Dans la province du Lualaba, le gouvernement provincial vient d’annoncer une série de mesures destinées à encadrer strictement les nuisances sonores. Face à la multiplication des plaintes liées au bruit nocturne et durne, l’exécutif provincial a décidé de passer à l’action en mettant en place un cadre réglementaire clair et contraignant.
L’objectif affiché est double : restaurer l’ordre public et préserver la tranquillité des citoyens, particulièrement à Kolwezi, chef-lieu de la province. La ville connaît en effet une forte concentration d’établissements de divertissement et de lieux de culte dont les activités génèrent régulièrement des niveaux sonores jugés excessifs par les riverains.
La nouvelle réglementation fixe des créneaux précis pour l’exercice des activités sonores des bars, terrasses, maquis et autres débits de boissons. Cette approche différenciée tient compte du rythme de vie en semaine et des habitudes de détente le week-end.
En semaine, du lundi au vendredi, les émissions sonores sont autorisées uniquement entre 12h00 et 21h00. L’idée est de limiter l’impact du bruit sur les heures de travail et de repos en soirée.
Le samedi et la veille des jours fériés, les exploitants bénéficient d’un assouplissement. La fermeture acoustique est repoussée à minuit, permettant de concilier vie économique et vie sociale.
Les dimanches et jours fériés, le régime redevient plus strict avec une cessation des activités sonores fixée à 21h00, afin de respecter le caractère de repos de ces journées.
Ces horaires s’appliquent à tous les établissements diffusant de la musique amplifiée, organisant des animations ou utilisant tout équipement sonore susceptible de troubler le voisinage.
Le gouvernement provincial a tenu à inclure les confessions religieuses dans le dispositif. Les églises, mosquées et autres lieux de culte voient désormais leurs activités sonores encadrées entre 09h00 et 15h00.
Cette mesure vise à éviter les débordements sonores lors des cultes matinaux et des prières collectives, tout en reconnaissant le droit à la pratique religieuse. Le texte insiste sur le respect des normes en vigueur en matière de lutte contre les nuisances sonores, sans distinction entre acteurs publics et privés.

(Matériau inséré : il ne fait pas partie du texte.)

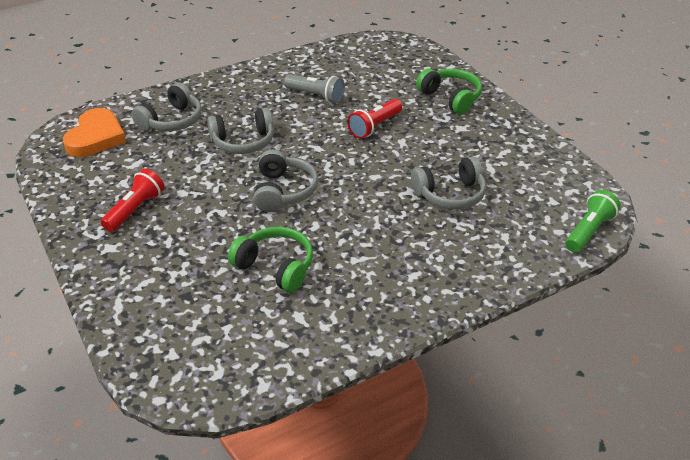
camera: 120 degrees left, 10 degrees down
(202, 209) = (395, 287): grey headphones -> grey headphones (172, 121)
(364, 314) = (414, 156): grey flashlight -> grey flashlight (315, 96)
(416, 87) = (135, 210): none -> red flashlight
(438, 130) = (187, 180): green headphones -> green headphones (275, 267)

Le gouvernement du Lualaba a été clair : ces dispositions ne relèvent pas d’une simple recommandation. Elles ont un caractère obligatoire et s’imposent à l’ensemble des exploitants et responsables concernés sur l’étendue de la province.
Toute infraction à ces horaires fera l’objet de sanctions dont la nature sera précisée par les services provinciaux compétents. Des contrôles inopinés sont prévus, notamment dans les communes de Kolwezi où la densité des bars et des églises rend la situation particulièrement sensible.
L’administration provinciale appelle ainsi les gestionnaires d’établissements à se mettre en conformité dans les plus brefs délais pour éviter les désagréments liés aux procédures de répression.
Derrière cette décision, la volonté du gouvernement provincial est de répondre à une demande sociale forte. À Kolwezi, la prolifération des débits de boissons et des lieux de culte dans les zones résidentielles a progressivement dégradé le cadre de vie de nombreux ménages. Sommeil perturbé, stress, baisse de productivité : les conséquences du bruit excessif sont bien documentées.
En instaurant des règles claires et applicables, l’exécutif provincial cherche à rétablir un équilibre entre dynamisme économique, liberté de culte et droit au repos. La mesure s’inscrit dans une politique plus large de réorganisation de l’espace urbain et de modernisation de la gouvernance locale.
Si la réglementation fixe un cadre, son efficacité dépendra de l’implication de tous. Les autorités provinciales invitent les associations de commerçants, les responsables religieux et la société civile à s’approprier ces nouvelles dispositions et à promouvoir une culture du respect mutuel.
La réussite de cette réforme passera par une sensibilisation de proximité, un contrôle équitable et une communication transparente. Pour les habitants du Lualaba, l’enjeu est concret : retrouver des nuits calmes et des journées sans pollution sonore excessive.